For example, if you have the function f(x)= x^3 + x^2, you can start to take a look at what f(x) equals for various values of x, like if x=0, then f(x)= 0 ^3 + 0^2, or just zero. When x=1, f(x) = 1^3 + 1^2, or 2. When x=2, f(x) = 2^3 + 2^2, which is 12.
x | f(x) | |
---|---|---|
0 | 0 | |
1 | 2 | |
2 | 12 |
Okay, great, so you've got this table here of x values and f(x) values. Well, we know that f(x) is a continuous function, so we can use this data to determine that f(x) is going to equal 1 somewhere between 0 and 1. How do we know this? Well, f(0)=0, and f(1)=2, so some value between 0 and 1 will give me f(x)=1. Another example is f(x)=10. Well, for what value of x does f(x)=10? I don't know, it's not actually on my chart, but I know that f(1)=2, and f(2)=12, so some value between 1 and 2 will give me f(x)=10. I can graph this to verify that f(x)=1 between 0 and 1, and f(x)=10 between 1 and 2.
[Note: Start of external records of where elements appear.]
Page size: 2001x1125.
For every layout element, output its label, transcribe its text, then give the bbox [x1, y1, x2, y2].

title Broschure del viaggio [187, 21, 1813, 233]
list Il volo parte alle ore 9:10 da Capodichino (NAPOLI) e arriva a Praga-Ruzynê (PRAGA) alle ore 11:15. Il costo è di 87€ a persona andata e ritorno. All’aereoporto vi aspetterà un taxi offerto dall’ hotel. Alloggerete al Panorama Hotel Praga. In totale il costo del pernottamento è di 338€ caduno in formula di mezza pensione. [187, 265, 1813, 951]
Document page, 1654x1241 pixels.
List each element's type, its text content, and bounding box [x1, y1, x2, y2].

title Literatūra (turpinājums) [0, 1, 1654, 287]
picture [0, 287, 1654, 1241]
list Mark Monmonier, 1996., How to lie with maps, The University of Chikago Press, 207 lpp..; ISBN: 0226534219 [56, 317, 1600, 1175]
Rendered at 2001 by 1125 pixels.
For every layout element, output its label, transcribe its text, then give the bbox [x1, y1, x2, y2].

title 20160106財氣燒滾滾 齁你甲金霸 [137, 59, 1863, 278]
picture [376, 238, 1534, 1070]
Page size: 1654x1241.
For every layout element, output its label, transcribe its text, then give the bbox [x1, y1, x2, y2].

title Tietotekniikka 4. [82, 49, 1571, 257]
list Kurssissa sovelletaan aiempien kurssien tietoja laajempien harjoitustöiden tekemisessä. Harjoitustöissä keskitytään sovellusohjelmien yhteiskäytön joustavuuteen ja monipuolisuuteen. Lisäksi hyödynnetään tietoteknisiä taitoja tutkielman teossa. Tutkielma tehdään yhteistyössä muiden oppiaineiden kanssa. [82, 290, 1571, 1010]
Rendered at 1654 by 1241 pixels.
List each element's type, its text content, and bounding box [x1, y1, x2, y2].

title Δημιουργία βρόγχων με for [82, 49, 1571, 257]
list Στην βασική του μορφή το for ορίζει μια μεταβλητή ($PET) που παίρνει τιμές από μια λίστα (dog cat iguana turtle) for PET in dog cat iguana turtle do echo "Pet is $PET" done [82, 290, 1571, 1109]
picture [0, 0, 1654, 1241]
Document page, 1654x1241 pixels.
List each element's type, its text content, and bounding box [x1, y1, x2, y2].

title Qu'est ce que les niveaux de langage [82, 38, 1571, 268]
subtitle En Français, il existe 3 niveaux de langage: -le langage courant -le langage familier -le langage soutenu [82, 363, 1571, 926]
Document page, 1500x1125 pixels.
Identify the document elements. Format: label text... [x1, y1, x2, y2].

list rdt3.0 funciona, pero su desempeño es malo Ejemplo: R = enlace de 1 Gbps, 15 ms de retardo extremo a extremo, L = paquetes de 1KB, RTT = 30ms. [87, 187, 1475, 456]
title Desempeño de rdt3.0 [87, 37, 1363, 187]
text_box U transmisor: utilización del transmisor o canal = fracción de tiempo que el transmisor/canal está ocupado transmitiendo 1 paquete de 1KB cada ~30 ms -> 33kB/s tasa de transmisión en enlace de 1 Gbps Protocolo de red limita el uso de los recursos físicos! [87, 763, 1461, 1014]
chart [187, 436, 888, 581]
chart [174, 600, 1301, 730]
Let's look at another example. In this example we're going to be finding roots of an equation. So let's say we have f(x)= 4x - x^2 - 3. We want to know when f(x)=0. This is called finding the roots of f(x). Similar to the last example, we're going to make a table with x and f(x). When x=0, f(x)=-3, because we have (4)(0) - 0^2 - 3. When x=2, f(x)=1. When x=4, f(x)=-3.
x | f(x) | |
---|---|---|
0 | -3 | |
2 | 1 | |
4 | -3 |
So does this tell us when f(x) will equal zero? Well let's take a look at the three values we calculated and put them on a graph. So I've got f(x) and x. When x=0, f(x)=-3. When x=2, f(x)=1. When x=4, f(x)=-3. Now because I know 4x - x^2 - 3 is a continuous function, I know that to get from -3 to 1, my function has to travel through f(x)=0. Similarly, to go from 1 to -3, f(x) has to pass through zero. So at some point, between 0 and 2, I have a root - there is some place where f(x)=0 for an x value between 0 and 2. Similarly, between 2 and 4, I know that f(x) will equal zero at some point, so there's an x value between 2 and 4. I know for this particular equation, I have at least two roots: one between 0 and 2, and one between 2 and 4. We still could have solved that problem by factoring, so what about another example?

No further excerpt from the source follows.